Experts argue that this league is different than the NFL. The A7FL plays the game with fewer players, the field is smaller, and there are no NFL caliper kickoffs. Sean Korkusuz the co-founder of the A7FL has strong words for all the doubters, “the NFL can’t make the necessary changes to their game without becoming the A7FL.” There are many skeptics to a helmetless free football field. Linda Guariglio, the head Athletic Trainer and Wellness Professor at Chandler Gilbert Community College said, “taking away helmets from football may cause more concussions, but, more importantly, will cause more severe concussions (and) head injuries.”

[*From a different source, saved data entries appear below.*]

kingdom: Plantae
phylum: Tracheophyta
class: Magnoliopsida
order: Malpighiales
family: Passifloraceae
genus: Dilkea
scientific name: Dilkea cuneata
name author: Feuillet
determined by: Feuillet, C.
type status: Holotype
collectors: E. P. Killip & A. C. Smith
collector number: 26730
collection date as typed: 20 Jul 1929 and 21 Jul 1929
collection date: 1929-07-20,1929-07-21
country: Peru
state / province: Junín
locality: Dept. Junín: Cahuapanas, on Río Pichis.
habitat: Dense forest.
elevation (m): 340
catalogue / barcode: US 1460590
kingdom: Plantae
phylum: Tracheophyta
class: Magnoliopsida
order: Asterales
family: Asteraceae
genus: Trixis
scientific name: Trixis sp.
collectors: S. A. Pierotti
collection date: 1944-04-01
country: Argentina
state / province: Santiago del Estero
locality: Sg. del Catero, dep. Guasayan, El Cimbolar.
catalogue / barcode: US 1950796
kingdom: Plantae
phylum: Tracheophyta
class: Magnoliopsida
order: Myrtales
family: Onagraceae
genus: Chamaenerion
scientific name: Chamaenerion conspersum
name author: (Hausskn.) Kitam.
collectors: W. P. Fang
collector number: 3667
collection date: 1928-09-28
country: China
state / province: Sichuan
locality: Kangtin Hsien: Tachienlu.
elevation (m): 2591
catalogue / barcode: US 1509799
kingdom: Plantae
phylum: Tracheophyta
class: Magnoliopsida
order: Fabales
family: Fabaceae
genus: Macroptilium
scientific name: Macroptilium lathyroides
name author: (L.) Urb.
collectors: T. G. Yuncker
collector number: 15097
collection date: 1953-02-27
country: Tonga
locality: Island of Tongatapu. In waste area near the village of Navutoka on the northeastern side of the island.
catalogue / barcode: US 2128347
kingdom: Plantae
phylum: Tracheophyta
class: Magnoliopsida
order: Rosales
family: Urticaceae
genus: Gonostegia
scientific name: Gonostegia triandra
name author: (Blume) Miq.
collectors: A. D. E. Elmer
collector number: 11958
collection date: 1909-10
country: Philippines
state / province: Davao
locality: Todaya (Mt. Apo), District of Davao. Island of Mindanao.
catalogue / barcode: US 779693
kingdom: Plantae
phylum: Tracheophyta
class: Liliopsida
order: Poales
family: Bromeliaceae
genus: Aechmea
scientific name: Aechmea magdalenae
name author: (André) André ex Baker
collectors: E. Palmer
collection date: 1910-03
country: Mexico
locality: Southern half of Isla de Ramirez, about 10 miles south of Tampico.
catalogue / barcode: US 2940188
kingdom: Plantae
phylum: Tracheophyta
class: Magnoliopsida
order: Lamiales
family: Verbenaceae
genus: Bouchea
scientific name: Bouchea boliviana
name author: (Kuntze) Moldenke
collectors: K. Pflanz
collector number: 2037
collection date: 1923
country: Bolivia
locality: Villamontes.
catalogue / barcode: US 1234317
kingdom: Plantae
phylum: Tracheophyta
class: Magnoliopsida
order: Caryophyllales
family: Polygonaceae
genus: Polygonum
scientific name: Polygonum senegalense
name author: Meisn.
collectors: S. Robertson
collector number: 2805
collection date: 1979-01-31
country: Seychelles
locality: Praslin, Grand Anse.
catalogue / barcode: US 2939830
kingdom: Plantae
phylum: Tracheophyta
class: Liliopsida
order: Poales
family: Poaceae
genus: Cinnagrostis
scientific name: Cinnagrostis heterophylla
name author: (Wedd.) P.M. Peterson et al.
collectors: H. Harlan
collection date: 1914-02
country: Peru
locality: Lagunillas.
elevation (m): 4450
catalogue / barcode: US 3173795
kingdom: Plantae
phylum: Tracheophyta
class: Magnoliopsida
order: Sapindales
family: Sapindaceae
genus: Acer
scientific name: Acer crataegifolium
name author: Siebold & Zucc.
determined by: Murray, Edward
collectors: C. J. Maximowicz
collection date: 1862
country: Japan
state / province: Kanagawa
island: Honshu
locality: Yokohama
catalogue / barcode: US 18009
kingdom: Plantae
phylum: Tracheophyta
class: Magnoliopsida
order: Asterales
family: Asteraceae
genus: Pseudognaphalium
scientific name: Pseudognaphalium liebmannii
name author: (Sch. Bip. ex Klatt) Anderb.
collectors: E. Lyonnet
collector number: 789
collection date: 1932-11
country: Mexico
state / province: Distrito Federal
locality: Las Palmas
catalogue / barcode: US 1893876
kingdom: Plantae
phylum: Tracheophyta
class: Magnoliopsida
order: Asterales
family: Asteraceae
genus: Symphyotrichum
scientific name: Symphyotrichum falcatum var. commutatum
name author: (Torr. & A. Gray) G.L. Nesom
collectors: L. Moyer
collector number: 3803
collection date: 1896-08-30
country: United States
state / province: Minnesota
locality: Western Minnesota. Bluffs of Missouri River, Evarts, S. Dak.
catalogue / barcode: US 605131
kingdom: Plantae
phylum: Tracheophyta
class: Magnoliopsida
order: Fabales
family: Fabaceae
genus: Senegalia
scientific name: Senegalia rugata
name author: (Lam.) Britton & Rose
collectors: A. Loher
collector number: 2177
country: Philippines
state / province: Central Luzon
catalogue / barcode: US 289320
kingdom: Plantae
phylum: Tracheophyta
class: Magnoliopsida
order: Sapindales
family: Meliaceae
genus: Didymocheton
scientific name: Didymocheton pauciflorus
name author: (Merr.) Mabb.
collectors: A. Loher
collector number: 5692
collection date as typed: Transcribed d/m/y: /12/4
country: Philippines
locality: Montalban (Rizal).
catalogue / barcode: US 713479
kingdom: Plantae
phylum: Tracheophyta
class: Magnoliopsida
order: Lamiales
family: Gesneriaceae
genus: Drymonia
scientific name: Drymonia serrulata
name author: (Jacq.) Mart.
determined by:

Guariglio admits helmets may not be perfect, but they serve a purpose. “The helmet does not prevent all concussions, the construction and padding of the helmet helps prevent more serious injuries, such as cranial fractures,” she said. The game of football may still be years away from fully removing the helmet, but strides towards a safer playing field are definitely in the works.

HuTT was one of the finalists in the NFL’s Head Health Challenge II (HHC). A program designed to help advance the development of technologies which can detect early stages of traumatic brain injuries and improve brain protection. The A7FL has recently teamed with the New Jersey Institute of Technology to create specialized mouth guards which can monitor exactly when and where a player’s head is impacted. The data collected through the mouth piece is then wirelessly sent to the coaching staff on the sideline for further evaluation.